For XalanJ (the processor bundle with Java) for instance the following types are supported:
- primitive (String, Boolean, Double)
- DOM node (org.w3c.dom.Node)
- XPath expression result (org.w3c.dom.traversal.NodeIterator)
Unfortunately InputSource is not supported.
I wouldn't worry much about DOM inefficient anyway. The XSLT processor creates always a DOM internally; if you pass a pre-built DOM, the processor will use that.
Subject:#documentFragment, #document and XML efficiency Author:Mark Smith Date:20 Apr 2005 05:12 PM
Hi Ivan,
Thanks for the reply!
So anytime I get a #document in the context of my Stylus Studio Debugger does that mean the XSLT processor has created a DOM internally?
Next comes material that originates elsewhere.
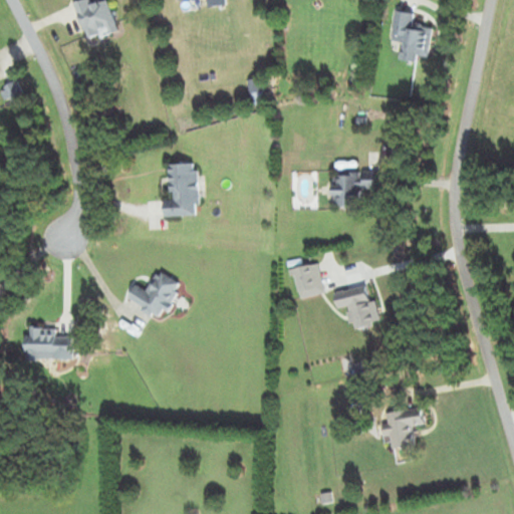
[(109,0),(92,5),(90,0),(85,0),(76,3),(88,41),(118,31),(109,0)]
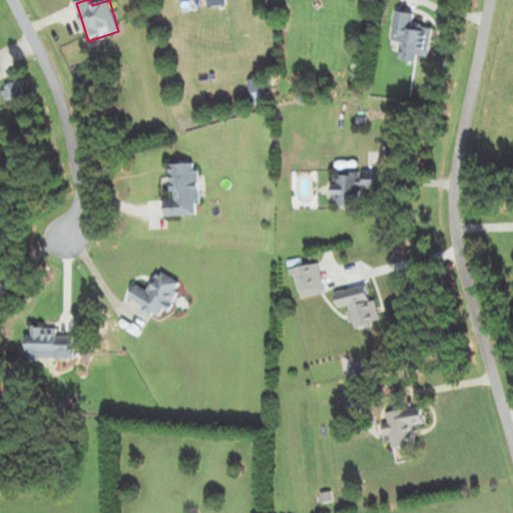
[(179,0),(180,1),(187,0),(207,0),(208,8),(226,6),(225,0),(179,0)]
Does this mean if I do a document(“datafile.xml”) it will create a DOM, and if I get a nodeset it will create a DOM etc.???
And for me to do any kind of processing of XML data within an XSLT do I HAVE to have a #document (DOM) of that XML data, can I not use a #documentFragment or something else.
My colleague has it that “a DOM is inefficient and we don’t need one” and tasked me with coming up with an alternative, I’ve drawn a blank so far, I keep coming back to the DOM, so can I tell him there really is no alternative to using the DOM?
Subject:#documentFragment, #document and XML efficiency Author:Ivan Pedruzzi Date:20 Apr 2005 10:15 PM
So anytime I get a #document in the context of my Stylus Studio Debugger does that mean the XSLT processor has created a DOM internally?
Does this mean if I do a document(“datafile.xml”) it will create a DOM, and if I get a nodeset it will create a DOM etc.???
***** Ivan:
Almost all XSLT processors need to build a DOM tree in memory before do anything with XML.
Only a very small number of implementations are designed on top of XML databases use a different approach.
*****
And for me to do any kind of processing of XML data within an XSLT do I HAVE to have a #document (DOM) of that XML data, can I not use a #documentFragment or something else.
***** Ivan:
Document fragments are still DOM structures.
Trying to bind a string to a variable will not work either.
*****
My colleague has it that “a DOM is inefficient and we don’t need one” and tasked me with coming up with an alternative, I’ve drawn a blank so far, I keep coming back to the DOM, so can I tell him there really is no alternative to using the DOM?
***** Ivan:
When you are binding XML documents to global parameters you have to create a DOM.
If you prefer to rely entirely on the processor an alternative approach would be to serialize the incoming streams to disk then assign the filenames to the parameters.
Subject:#documentFragment, #document and XML efficiency Author:Mark Smith Date:21 Apr 2005 11:54 AM
Thanks for your input Ivan!
I did read that a lot of transform processors don’t actually use a DOM internally due to their performance. Apparently, a lot of the new transform processors create an optimized internal cached tree structure of the DOM that they process on. So with this in mind I’m going to look into SAX for getting my XML into the transform world as this event driven system is meant to be quicker than the DOM approach.